In January 2012 during a routine ultrasound, my best friend was told that her baby daughter had Turner syndrome, and that she would die before she had the chance to be born. She was about halfway through her pregnancy, and the impending loss of her daughter was unbearable. But like most trials, she had to find a way to endure the pain. Her baby lived another two weeks before her heart stopped beating and she delivered tiny baby Elle, heartbroken.
I’d never personally experienced a loss like this, nor had I ever been this close to someone who had. At times I felt very helpless as I’d cry with her, or just listen to her talk for hours. I was at a loss for words. Still, more than a year later I feel helpless sometimes. I wonder if I’m doing enough, or if I’m being the support system she needs, though she assures me I am.

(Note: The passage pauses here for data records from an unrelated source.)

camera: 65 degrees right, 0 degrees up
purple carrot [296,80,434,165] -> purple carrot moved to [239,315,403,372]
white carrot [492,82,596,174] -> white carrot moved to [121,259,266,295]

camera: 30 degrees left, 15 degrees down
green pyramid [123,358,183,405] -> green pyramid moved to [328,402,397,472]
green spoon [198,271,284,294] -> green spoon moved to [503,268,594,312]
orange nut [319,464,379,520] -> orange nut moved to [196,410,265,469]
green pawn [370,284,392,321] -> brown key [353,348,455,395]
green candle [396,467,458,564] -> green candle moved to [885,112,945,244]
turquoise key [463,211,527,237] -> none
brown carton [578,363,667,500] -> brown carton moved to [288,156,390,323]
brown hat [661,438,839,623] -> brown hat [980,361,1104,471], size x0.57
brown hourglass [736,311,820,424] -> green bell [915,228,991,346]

A huge part of life is facing trials and pain, but another part of life is lifting those around us when they experience trials. We may not know exactly what to do or say. Often when we don’t know what to do, we don’t do anything. We ignore the person entirely. While it doesn’t behoove us to say something awful, it doesn’t help to ignore them or their grief.
I’ve done a bit of research about how to mourn with someone, and here is what I’ve learned:
- Be there to listen. When Molly Jackson lost her daughter in a choking accidents, she said one of her friends took her to lunch and asked her to tell her all about Lucy. She said it was an incredible healing balm to sit and remember her beloved daughter.
- Send a heartfelt message. When Elle passed away, Rosalie asked me to compile all of her Facebook messages, posts, and blog comments, so that she could remember the goodness of people, and how they reached out. A year later, she was ready for me to send them to her. As I recall, there were more than 12 pages of condolences. I know how much she appreciated those who reached out to her.
- Prepare a meal. Even if someone isn't necessarily physically recovering, it's a great way to lighten their burdens
- Attend the funeral services, unless it’s a private family affair. By doing so, you acknowledge their grief, and show them you will continue your support as they begin this next phase. Find out if there is anything needed (food, music, etc.)
- Help take care of everyday tasks. When my friend’s father passed away last summer, a group of her friends were able to clean her house and provide some groceries when they returned from the funeral. I was glad we were able to support her in a small way, even though she was out of state.
- Be patient and understanding. There is not a timeline for grief and everyone grieves in their own way. Continue support long after the initial trial.
- Express your love to them often. Call them just to say hello. Be patient, sensitive.
- Don't assume they have help/family or that they are already being taken care of. Rosalie suggested when offering help, you should be pretty specific. "Don't be afraid to ask them what they need...BUT if they are like me, they will say they don't really need anything, so sometimes instead of offering to do anything, say, "I can do A, B, and C for you. Which one would you like me to do?" That way "ANYTHING" can really turn into something. Honestly, even though I know most people were sincere when they said, "Let me know if you need anything," it got redundant, and I just started telling people that I didn't need anything because I honestly kind of got tired of it."
- Let them know they are not alone, without being overbearing. When Elle passed, I didn’t know if I should call Rosalie, so I sent her text messages a few times a day just to let her know that I loved her, I was praying for her, and I was there when she needed me. It’s hard to find a balance, but it's better to err on the side of compassion, rather than leaving them alone to mourn.
I'm no expert on grief, but I've been blessed to serve those acquainted with it. I've been witness to tragedy, but also to resilience and strength. Nobody can go through this life alone. Let us go through bearing one another's burdens.